Latest Real-Data Check
| Date | Environment | Result |
|---|---|---|
| 2026-05-28 08:58 EDT | Development collector | Post-runtime-upgrade manual collector invocation completed against Azure Boards project SDMCC; scanned 438 work items, scanned 263 comments, extracted 60 metadata blocks, accepted 59 blocks, rejected 1 block, wrote 59 normalized records, archived 59 normalized records, and wrote collector-run health. |
| 2026-05-28 08:59 EDT | Development recommendations | Completed from 59 normalized records across 44 work items and wrote 3 deterministic recommendations; token availability was 1 available and 58 unavailable with 3,849,845 total captured tokens from available records. |
| 2026-05-26 20:32 EDT | Development collector | May 1 backfill completed against Azure Boards project SDMCC; scanned 585 work items, scanned 272 comments, extracted 48 metadata blocks, accepted 47 blocks, rejected 1 block, wrote 47 normalized records, archived 47 normalized records, and wrote collector-run health. |
| 2026-05-26 20:33 EDT | Development recommendations | Completed from 47 normalized records across 33 work items and wrote 3 deterministic recommendations; token availability remains 0 available and 47 unavailable because no recoverable token estimates were present in stored SDMCC comments. |
| 2026-05-26 15:11 EDT | Development collector | Completed against Azure Boards project SDMCC; scanned 401 work items, scanned 234 comments, extracted 48 metadata blocks, accepted 47 blocks, rejected 1 block, wrote 47 normalized records, archived 47 normalized records, and wrote collector-run health. |
| 2026-05-26 15:12 EDT | Development recommendations | Completed from 47 normalized records across 33 work items and wrote 3 deterministic recommendations. |
Remaining Operational Gaps
| Gap | Disposition |
|---|---|
| Development AWS account and operator profile | Development deploy completed with SDMCC-DEV-New. |
| Public dashboard hostname and Route 53 hosted zone | Development configured at skills.niaidcivics-dev.org in the niaidcivics-dev.org public hosted zone.
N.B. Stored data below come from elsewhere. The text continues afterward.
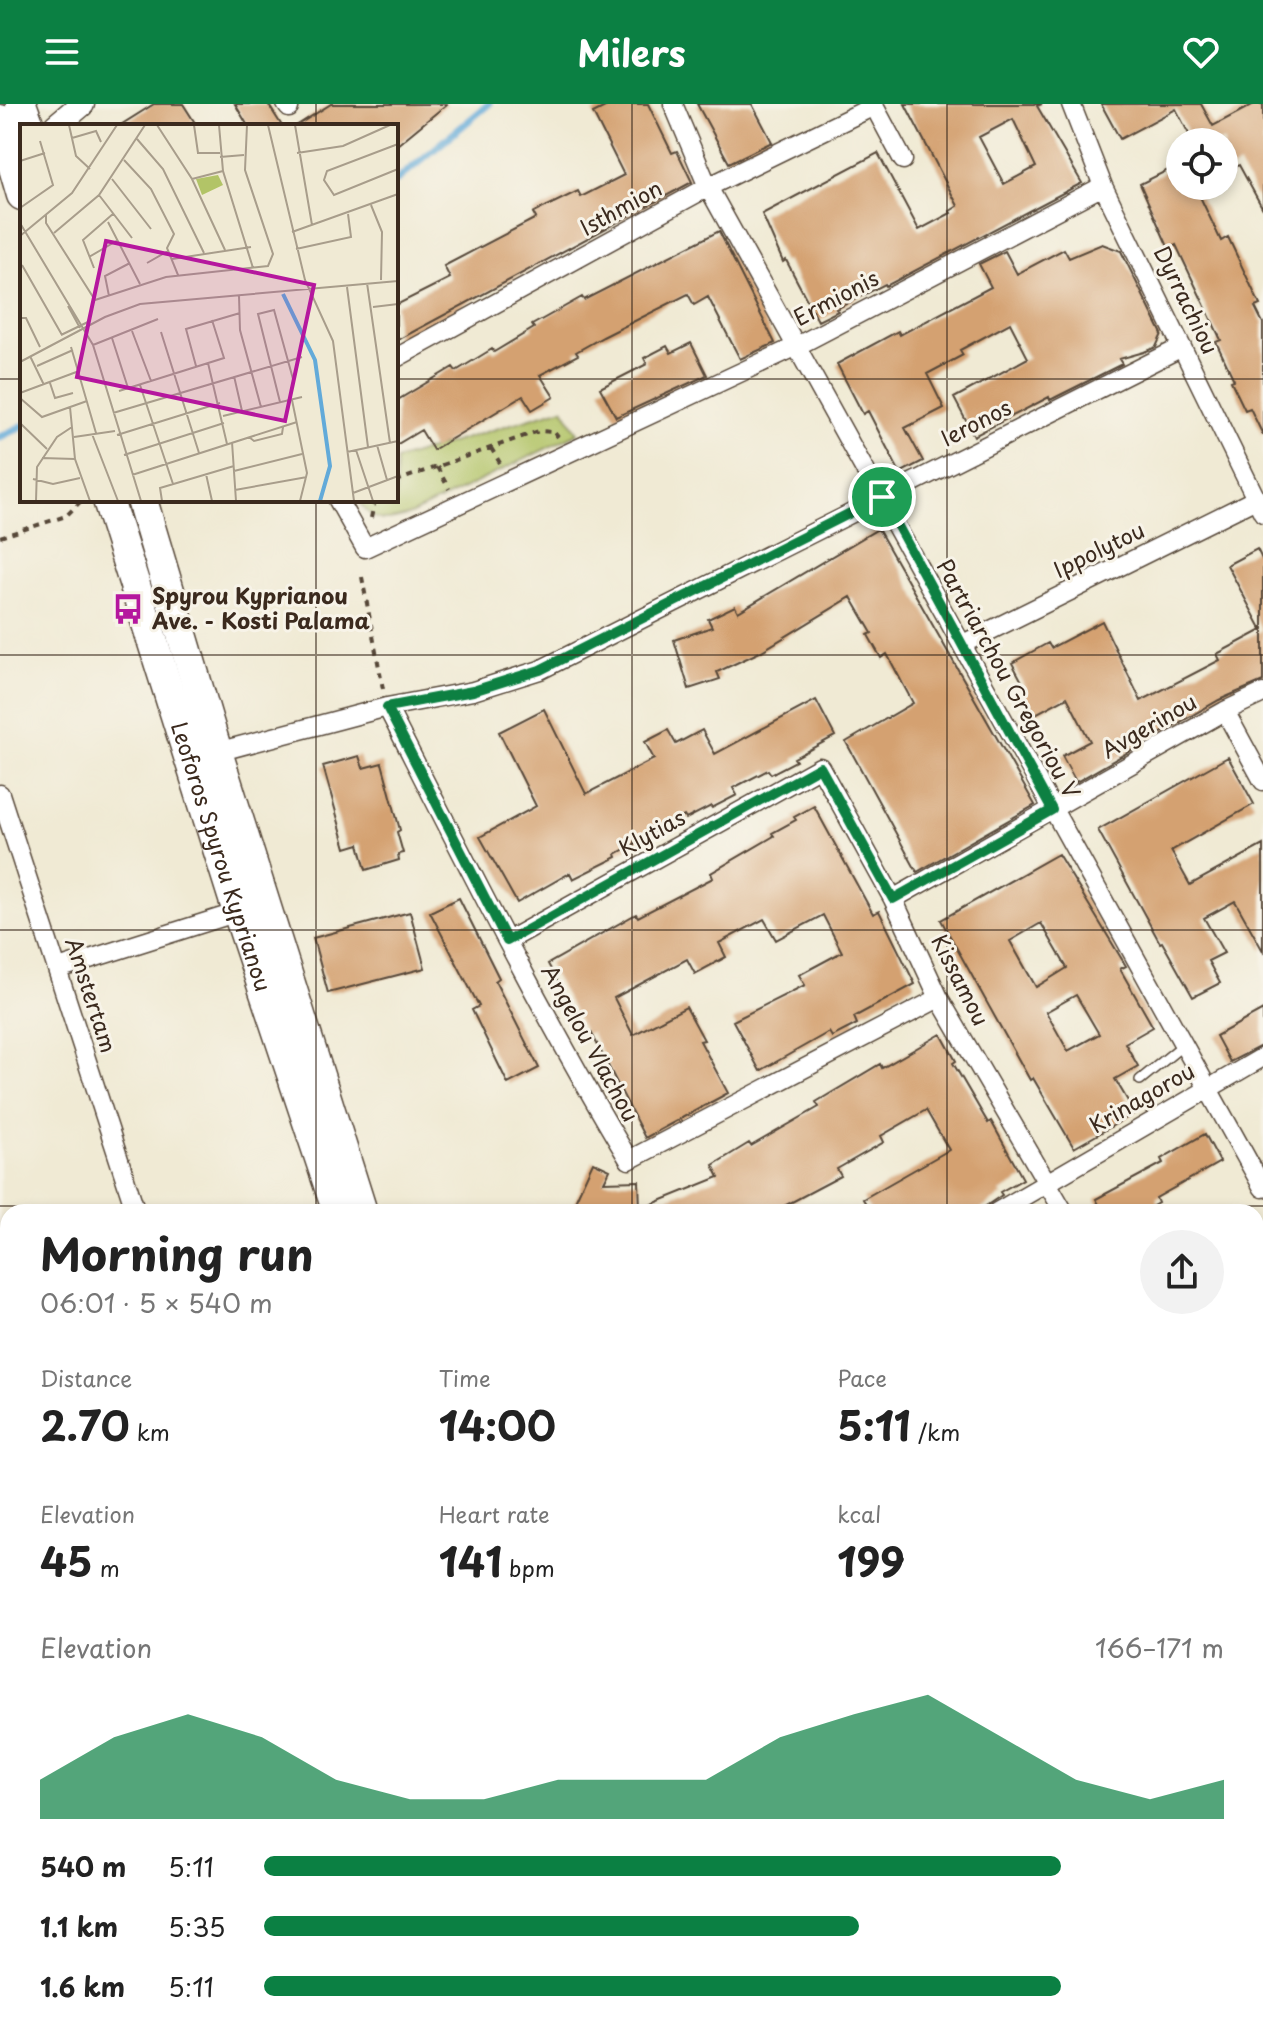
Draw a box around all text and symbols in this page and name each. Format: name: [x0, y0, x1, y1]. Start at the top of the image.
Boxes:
text: Milers: [577, 25, 686, 79]
icon: menu: [40, 30, 84, 74]
icon: heart: [1179, 30, 1223, 74]
inset map: [20, 124, 398, 502]
map controls: [1166, 128, 1238, 200]
button: locate: [1166, 128, 1238, 200]
street label: Isthmion: [573, 171, 668, 243]
street label: Dyrrachiou: [1147, 239, 1228, 359]
street label: Ermionis: [787, 260, 884, 333]
street label: Ieronos: [934, 390, 1016, 454]
pin: [848, 463, 916, 531]
icon: arrive: [860, 475, 904, 519]
street label: Ippolytou: [1047, 512, 1150, 585]
street label: Partriarchou Gregoriou V: [929, 552, 1089, 804]
place label: Spyrou Kyprianou Ave. - Kosti Palama: [151, 578, 370, 636]
bus stop icon: Spyrou Kyprianou Ave. - Kosti Palama: [111, 592, 145, 626]
street label: Avgerinou: [1094, 684, 1202, 765]
street label: Leoforos Spyrou Kyprianou: [164, 717, 281, 995]
street label: Klytias: [612, 800, 691, 863]
street label: Kissamou: [924, 928, 998, 1031]
street label: Amstertam: [58, 933, 127, 1056]
street label: Angelou Vlachou: [534, 958, 648, 1127]
street label: Krinagorou: [1083, 1053, 1200, 1140]
text: Morning run: [40, 1220, 314, 1286]
button: share: [1140, 1230, 1224, 1314]
text: 06:01 · 5 × 540 m: [40, 1283, 273, 1322]
text: Distance: [40, 1361, 132, 1394]
text: Time: [439, 1361, 491, 1394]
text: Pace: [837, 1361, 887, 1394]
text: 2.70: [40, 1394, 130, 1455]
text: 14:00: [439, 1394, 556, 1455]
text: 5:11: [837, 1394, 911, 1455]
text: km: [130, 1415, 170, 1448]
text: /km: [911, 1415, 960, 1448]
text: Elevation: [40, 1497, 135, 1530]
text: Heart rate: [439, 1497, 550, 1530]
text: kcal: [837, 1497, 881, 1530]
text: 45: [40, 1530, 93, 1591]
text: 141: [439, 1530, 502, 1591]
text: 199: [837, 1530, 905, 1591]
text: m: [93, 1551, 120, 1584]
text: bpm: [502, 1551, 555, 1584]
text: Elevation: [40, 1628, 152, 1667]
text: 166–171 m: [1095, 1628, 1224, 1667]
text: 540 m: [40, 1847, 126, 1886]
text: 5:11: [168, 1847, 214, 1886]
text: 1.1 km: [40, 1907, 118, 1946]
text: 5:35: [168, 1907, 225, 1946]
text: 1.6 km: [40, 1967, 125, 2006]
text: 5:11: [168, 1967, 214, 2006]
Production is reserved as skills.niaidcivics.org but not deployed. |
| Azure DevOps PAT secret | Configured in SDMCC development Secrets Manager and confirmed non-placeholder on 2026-05-26. Never commit or print the PAT. |
| Dashboard user authorization | Brian's development Cognito user is confirmed, email-verified, and assigned to the Admin group as of 2026-05-26. Users must sign out and back in after role changes so Cognito issues a token containing the new group claim. |
| First hosted deploy and smoke check | Completed for development on 2026-05-21. Full Cognito sign-in was not exercised; protected routes were checked for expected unauthenticated 401 responses. |
| First manual collector and recommendation run | Completed for development on 2026-05-26; safe collector and recommendation counts are recorded above. |
| Hosted user administration | Assign Cognito users to the appropriate Skills groups before expecting protected APIs to authorize them. |
| Hosted submission notification email | Configure SES sender/recipient only after the team chooses the review mailbox. |
Update Discipline
Update this file in the same PR whenever Skills auth, inventory, data collection, admin controls, hostnames, or deployment state changes. Include exact dates, environment names, and verification commands or PR numbers so the next agent does not have to reconstruct history from chat.